Text provided:
○ ○ ○ ○ ○ ○ ○

Since most of the questions asked in the HIT-4T score rely on either clinical or therapeutic
information, we could not check for correctness of answers to questions 2, 3, and
4. However, the first question asks for proportional and absolute platelet count decrease
and information available within the LIS. Therefore, to answer our first study question,
we scored the respective platelet count measurements and compared them to the scores
provided by the clinicians in patients who had a HIT-Ab test ordered. As the input
of additional information by clinicians and/or nurses (e.g., indication, medication)
into the order/entry system is often considered annoying and time consuming, it is
sometimes bypassed by providing meaningless information (e.g., “xy” or “…”). We therefore
expected the provided scores to be higher than the respective true values in some
or perhaps many cases so that the clinician receives HIT-Ab analyses regardless of
true scoring information. Fortunately, scoring of question 1 was completed correctly
in 47.3% of cases, whereas in 45.4% of cases, scores were too low, leaving only 7.3%
of cases where the question was scored too high ([Fig. 1]).
Fig. 1 Results from the implementation of HIT-4T scoring as mandatory step prior to HIT-Ab
testing. HIT-Ab–anti-PF4/heparin antibodies; Q1, Question 1 of the HIT-4Ts score (proportional
and absolute platelet count decrease); “n” represents number; *amount per orders held up; **amount per orders where no HIT-Ab
testing was performed; †amount per samples tested negative; ‡amount per re-orders.
Evaluation of the data regarding our second and third study question showed that 52.7%
of orders (n = 29) were held up, and in only three cases did the clinician call to request sample
analysis despite the fact that the 4T score totaled ≤ 3 in these patients. In seven
cases (26.9% of the remaining held-up orders), an electronic re-order was placed for
HIT-Ab testing. The respective total HIT-4T score in these re-orders was higher, identical,
and lower in 2, 3, and 2 cases, respectively. In the remaining 73.1% of held-up orders,
no re-test was ordered, leaving the clinician apparently satisfied with the information
provided on the NPV.
This study confirms that information entered for the 4T score is mostly done correctly,
without trying to bypass the system. Depending on the HIT-Ab assay in use and based
on the number of respective orders sent to our coagulation laboratory, the implementation
of the HIT-4T score gate-keeper strategy may have resulted in test-performance savings
ranging from approximately 1,500€ to 4,500€ per year on the condition that the test
was available on a daily basis and only reagent costs were calculated. Implementation
of the mandatory 4T scoring was very well accepted, since no complaints were received.
Of further interest, even in the samples eventually tested for HIT-Ab, all (28/28)
were identified to be negative, thereby confirming the low “hit-rate” of positive
tests and despite a proportion of these patients having high HIT-4T scores ([Fig. 1]).
Under-diagnosis of HIT is potentially life-threatening, but also an over diagnosis
of this condition may have serious clinical consequences; thus, an efficient diagnostic
approach designed to improve appropriateness is crucial.[16] According to the results of our investigation, we can conclude that implementation
of the HIT-4Ts scoring into a physician's order/entry system provides a useful gate-keeping
tool for reducing the number of laboratory tests. It does not jeopardize the quality
of patient care, may be associated with significant savings, and is very well received
by clinicians. Accordingly, we consider this to be a mandatory step prior to HIT-Ab
diagnostics for modern laboratory systems.

○ ○ ○ ○ ○ ○ ○

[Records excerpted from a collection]
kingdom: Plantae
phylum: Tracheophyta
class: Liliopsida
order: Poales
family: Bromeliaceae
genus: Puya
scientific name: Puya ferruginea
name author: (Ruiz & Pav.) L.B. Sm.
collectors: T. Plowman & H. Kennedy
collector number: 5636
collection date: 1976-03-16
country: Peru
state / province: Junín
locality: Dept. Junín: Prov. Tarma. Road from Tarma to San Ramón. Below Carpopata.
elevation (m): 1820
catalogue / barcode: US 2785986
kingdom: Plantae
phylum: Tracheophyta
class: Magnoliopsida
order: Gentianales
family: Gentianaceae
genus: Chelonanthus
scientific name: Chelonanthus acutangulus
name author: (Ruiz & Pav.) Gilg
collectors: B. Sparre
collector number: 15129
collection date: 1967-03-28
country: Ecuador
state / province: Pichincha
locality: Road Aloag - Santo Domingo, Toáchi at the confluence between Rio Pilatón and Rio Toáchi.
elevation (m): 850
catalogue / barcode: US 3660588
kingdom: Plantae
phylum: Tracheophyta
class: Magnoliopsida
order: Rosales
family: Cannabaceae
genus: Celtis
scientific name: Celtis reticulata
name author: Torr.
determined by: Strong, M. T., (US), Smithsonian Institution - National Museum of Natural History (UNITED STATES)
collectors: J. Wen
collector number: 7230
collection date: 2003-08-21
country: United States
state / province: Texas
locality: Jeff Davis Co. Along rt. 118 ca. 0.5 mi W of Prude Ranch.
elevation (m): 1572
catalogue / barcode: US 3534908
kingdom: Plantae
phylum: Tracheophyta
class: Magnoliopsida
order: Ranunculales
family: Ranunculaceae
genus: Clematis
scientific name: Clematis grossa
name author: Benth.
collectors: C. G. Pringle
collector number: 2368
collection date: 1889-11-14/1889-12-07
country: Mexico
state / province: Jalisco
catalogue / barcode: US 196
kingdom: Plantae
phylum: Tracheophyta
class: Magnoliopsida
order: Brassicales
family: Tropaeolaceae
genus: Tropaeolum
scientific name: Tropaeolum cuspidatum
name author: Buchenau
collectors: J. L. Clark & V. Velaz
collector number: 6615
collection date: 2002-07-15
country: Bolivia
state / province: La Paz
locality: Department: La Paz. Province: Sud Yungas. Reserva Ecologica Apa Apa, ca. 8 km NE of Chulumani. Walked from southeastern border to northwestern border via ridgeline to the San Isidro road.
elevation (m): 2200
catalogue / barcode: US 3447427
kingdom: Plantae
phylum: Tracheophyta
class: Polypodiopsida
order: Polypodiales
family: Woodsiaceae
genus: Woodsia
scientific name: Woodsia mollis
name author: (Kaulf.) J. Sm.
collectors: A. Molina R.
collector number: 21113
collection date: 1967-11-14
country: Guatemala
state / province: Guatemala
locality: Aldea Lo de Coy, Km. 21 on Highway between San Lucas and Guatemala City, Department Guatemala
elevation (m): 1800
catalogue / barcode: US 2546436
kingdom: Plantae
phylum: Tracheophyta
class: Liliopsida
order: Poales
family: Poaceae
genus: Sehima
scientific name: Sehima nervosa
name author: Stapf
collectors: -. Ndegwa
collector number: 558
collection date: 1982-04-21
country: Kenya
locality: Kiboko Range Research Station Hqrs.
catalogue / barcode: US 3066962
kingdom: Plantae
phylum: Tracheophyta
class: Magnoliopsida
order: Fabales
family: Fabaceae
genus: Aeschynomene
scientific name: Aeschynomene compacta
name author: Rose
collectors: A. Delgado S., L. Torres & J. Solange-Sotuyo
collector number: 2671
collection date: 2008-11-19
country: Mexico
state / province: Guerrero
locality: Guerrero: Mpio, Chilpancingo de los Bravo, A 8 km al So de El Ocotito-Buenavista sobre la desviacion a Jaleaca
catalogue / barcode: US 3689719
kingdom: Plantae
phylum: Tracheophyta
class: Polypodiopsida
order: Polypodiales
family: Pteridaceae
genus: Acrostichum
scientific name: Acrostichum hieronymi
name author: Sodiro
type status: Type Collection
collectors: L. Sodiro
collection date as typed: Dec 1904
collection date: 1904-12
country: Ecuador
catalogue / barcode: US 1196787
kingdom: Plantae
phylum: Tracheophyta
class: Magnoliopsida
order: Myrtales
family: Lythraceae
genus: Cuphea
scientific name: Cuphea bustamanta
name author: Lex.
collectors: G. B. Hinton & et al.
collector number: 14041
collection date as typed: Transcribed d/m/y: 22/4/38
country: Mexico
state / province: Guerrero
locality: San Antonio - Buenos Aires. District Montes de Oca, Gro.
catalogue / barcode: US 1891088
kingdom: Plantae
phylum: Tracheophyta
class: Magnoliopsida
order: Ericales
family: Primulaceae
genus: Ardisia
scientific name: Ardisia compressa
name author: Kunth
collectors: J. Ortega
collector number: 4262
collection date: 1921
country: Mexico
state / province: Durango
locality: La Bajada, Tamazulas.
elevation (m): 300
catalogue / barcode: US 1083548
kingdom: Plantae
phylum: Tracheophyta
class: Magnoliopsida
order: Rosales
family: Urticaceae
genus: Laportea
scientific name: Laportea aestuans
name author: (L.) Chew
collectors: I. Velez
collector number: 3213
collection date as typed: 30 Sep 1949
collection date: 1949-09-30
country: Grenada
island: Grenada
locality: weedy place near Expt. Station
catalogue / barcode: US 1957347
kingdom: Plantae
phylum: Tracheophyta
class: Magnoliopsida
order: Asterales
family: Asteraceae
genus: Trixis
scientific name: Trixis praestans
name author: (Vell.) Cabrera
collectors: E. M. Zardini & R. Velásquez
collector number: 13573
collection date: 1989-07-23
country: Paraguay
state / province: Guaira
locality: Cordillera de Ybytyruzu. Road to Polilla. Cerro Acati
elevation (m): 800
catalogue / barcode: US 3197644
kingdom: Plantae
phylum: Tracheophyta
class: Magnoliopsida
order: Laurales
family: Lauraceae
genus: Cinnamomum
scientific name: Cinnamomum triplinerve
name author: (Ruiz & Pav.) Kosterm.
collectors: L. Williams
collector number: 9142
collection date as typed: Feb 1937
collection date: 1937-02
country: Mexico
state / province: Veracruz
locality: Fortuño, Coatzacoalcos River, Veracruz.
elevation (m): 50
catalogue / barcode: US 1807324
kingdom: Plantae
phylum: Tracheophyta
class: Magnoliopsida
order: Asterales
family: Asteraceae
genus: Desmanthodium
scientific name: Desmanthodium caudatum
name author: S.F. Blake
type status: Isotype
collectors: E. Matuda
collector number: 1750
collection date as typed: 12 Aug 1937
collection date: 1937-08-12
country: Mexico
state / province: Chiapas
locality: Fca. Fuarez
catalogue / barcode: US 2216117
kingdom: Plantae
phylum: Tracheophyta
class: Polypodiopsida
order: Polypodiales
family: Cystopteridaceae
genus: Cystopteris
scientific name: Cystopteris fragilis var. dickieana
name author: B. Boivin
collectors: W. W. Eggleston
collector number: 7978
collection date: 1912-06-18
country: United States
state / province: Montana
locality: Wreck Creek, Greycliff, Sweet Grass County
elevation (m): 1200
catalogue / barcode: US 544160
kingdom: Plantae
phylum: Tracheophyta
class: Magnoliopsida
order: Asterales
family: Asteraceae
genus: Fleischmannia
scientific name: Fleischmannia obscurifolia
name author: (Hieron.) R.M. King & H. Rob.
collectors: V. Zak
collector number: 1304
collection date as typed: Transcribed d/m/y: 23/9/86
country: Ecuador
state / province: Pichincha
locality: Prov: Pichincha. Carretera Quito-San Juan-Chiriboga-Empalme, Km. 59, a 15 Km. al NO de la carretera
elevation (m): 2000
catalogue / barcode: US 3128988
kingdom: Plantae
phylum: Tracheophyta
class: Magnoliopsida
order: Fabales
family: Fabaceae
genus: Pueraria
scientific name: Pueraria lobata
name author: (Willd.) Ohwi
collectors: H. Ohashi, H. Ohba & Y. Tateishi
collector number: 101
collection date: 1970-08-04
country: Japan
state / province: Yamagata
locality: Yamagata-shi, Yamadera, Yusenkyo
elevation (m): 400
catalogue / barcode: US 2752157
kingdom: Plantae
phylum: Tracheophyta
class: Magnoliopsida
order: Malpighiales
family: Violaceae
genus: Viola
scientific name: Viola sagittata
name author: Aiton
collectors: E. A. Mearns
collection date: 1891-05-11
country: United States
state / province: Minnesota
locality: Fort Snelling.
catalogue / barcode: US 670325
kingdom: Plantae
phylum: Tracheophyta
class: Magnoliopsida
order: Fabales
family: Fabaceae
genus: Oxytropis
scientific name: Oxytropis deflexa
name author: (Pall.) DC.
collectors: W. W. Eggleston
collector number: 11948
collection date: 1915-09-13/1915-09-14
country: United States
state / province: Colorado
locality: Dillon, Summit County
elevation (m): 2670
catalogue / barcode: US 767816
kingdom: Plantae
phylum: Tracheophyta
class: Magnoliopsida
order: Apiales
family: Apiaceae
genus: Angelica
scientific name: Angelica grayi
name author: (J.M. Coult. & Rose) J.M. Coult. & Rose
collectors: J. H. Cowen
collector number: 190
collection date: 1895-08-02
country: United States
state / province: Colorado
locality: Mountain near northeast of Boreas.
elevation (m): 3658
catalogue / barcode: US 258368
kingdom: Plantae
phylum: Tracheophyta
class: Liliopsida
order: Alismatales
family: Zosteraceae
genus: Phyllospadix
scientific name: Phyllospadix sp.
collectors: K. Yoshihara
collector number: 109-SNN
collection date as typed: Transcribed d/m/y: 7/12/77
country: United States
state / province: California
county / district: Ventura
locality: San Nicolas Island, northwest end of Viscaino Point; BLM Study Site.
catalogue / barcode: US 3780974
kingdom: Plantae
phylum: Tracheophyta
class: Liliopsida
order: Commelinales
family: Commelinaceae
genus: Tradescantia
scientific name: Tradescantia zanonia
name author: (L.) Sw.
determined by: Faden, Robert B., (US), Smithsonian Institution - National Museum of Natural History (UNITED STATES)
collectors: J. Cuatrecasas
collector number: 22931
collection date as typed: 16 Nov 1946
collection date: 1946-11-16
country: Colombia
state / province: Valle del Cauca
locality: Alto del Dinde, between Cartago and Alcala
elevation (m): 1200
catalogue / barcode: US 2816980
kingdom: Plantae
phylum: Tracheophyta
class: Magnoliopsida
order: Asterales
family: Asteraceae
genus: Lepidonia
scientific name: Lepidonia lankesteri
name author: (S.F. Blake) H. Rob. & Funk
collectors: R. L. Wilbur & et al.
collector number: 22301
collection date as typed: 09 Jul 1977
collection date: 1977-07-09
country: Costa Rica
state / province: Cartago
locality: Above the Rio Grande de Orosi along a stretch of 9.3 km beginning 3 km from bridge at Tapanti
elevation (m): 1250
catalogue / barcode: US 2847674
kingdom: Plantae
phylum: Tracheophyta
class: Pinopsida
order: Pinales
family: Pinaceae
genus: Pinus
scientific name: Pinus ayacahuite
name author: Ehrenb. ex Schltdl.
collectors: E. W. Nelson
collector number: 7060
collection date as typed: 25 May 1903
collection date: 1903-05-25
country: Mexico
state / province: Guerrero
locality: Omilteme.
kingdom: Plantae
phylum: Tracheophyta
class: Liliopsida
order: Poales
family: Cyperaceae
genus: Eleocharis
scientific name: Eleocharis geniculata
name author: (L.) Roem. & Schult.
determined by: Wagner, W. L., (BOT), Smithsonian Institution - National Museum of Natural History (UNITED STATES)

○ ○ ○ ○ ○ ○ ○

Reproduce the passage on HIT-4T scoring between "into the order/entry" and "high ([Fig. 1]).", inclusive.

into the order/entry system is often considered annoying and time consuming, it is
sometimes bypassed by providing meaningless information (e.g., “xy” or “…”). We therefore
expected the provided scores to be higher than the respective true values in some
or perhaps many cases so that the clinician receives HIT-Ab analyses regardless of
true scoring information. Fortunately, scoring of question 1 was completed correctly
in 47.3% of cases, whereas in 45.4% of cases, scores were too low, leaving only 7.3%
of cases where the question was scored too high ([Fig. 1]).